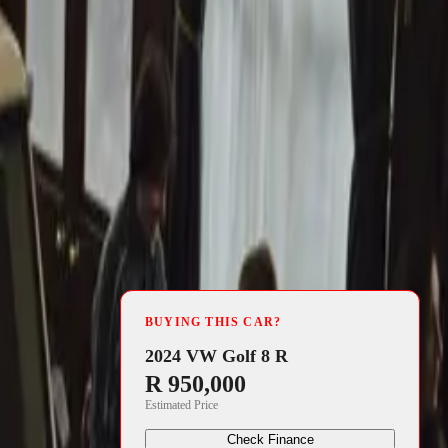
4 min read
BUYING THIS CAR?
program that
2024 VW Golf 8 R
R 950,000
ombines
Estimated Price
ing,
Check Finance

- **Work task**: Repeat the records above exactly, omitting every picture.

- **Task output**:
4 min read
BUYING THIS CAR?
program that
2024 VW Golf 8 R
R 950,000
ombines
Estimated Price
ing,
Check Finance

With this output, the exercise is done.